Most of The Orphanage's problems lie in its script. I had some nagging concerns about the plot as I left the theater, and I was apparently not alone. Discussion forums are aflame with debate over the apparent gaping holes in the story. I think Bayona's elusive treatment of some of the film's moments is forgivable, even innovative. Less defensible are the perplexing questions and outright improbabilities that start to stack up in Sergio G. Sánchez's script, particularly with respect to the film's backstory. In general, Bayona does his best to paper over these difficulties. It's a credit to Bayona's engrossing treatment that The Orphanage provoked in me a desire for a second viewing rather than exasperation. Where the filmmakers rely on ghost story tropes, it's usually to The Orphanage's benefit. When Laura invites a group of paranormal investigators to the old orphanage, Sánchez and Bayona don't waste our time with tedious exposition.

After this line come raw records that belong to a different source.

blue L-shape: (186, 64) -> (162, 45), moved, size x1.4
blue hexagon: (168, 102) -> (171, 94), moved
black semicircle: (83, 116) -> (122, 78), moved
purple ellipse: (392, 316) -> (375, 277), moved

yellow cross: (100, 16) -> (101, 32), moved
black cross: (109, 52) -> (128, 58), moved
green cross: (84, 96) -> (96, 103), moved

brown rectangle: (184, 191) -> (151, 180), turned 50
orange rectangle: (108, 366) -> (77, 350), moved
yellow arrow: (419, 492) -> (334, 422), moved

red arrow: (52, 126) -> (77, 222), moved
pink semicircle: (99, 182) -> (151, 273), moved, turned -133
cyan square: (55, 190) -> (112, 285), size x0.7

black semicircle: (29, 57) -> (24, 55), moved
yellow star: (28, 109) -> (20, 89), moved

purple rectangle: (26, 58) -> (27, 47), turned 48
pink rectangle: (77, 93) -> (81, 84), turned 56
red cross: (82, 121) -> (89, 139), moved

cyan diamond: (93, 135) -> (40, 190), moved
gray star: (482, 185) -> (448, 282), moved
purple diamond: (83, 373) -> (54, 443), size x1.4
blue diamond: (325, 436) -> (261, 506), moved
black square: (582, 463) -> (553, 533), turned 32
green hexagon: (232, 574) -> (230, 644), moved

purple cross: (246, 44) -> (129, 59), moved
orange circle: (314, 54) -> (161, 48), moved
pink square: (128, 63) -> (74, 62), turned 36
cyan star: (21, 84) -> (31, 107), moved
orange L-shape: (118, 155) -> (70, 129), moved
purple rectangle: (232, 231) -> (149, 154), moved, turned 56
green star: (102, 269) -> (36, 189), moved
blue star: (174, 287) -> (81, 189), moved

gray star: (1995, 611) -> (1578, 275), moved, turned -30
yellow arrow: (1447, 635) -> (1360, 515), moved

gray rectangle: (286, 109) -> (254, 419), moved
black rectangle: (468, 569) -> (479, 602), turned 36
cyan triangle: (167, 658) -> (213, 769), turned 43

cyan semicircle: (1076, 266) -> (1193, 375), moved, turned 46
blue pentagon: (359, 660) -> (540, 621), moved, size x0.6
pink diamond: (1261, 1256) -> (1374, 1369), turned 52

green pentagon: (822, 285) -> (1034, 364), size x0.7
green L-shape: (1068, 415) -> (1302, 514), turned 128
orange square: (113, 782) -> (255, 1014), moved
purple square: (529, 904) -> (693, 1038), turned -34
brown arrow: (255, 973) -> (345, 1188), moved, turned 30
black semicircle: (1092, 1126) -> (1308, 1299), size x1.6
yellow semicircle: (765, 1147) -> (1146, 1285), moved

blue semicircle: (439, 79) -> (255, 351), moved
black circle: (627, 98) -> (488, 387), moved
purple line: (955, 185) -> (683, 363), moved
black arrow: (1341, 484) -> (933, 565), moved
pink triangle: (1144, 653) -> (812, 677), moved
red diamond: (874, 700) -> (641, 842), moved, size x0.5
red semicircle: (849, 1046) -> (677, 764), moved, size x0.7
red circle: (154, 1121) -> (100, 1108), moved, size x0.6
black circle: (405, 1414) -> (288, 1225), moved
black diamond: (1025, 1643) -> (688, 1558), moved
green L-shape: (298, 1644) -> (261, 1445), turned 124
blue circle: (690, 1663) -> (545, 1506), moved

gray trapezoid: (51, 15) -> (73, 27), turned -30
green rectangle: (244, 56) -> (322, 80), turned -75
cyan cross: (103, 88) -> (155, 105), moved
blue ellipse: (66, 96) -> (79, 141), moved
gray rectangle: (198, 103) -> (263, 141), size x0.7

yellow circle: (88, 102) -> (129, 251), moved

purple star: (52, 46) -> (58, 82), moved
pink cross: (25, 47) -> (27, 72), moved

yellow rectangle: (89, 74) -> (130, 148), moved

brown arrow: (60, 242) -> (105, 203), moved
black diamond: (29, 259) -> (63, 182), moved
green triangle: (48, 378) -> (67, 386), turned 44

They trust that we've seen Poltergeist, and that we already know what these people are here to do. Rather than layering on pseudo-scientific gobbledygook in an attempt to establish credibility, they concentrate on eliciting nerve-rattling tension in the séance scene that unfolds.
Most of the performances in The Orphanage serve the film's tone well enough, but there are few that are memorable. Belén Rueda essentially carries the film as Laura, and she has a way of evoking the character's conflicting impulses and erratic responses that keeps her believable. Rueda actually manages to make the character's descent a touch understated, and as a result lends her the air of Greek tragedy. Rueda also pulls off one of the best primal screams of anguish and horror I've ever seen in the genre, so for that alone she gets bonus points.
The Orphanage is Juan Bayona's first feature film, and it's both an impressive debut and a commendable entry in a genre that has lately grown anemic and odious. The film takes some gambles with horror conventions, and the result is a tense, gloomy, mature take on the traditional ghost story. There are some troublesome holes in the plot, but Bayona's direction manages to hold the package together by getting the vital components exactly right. The Orphanage is menacing, gripping, and has ambition beyond cheap thrills.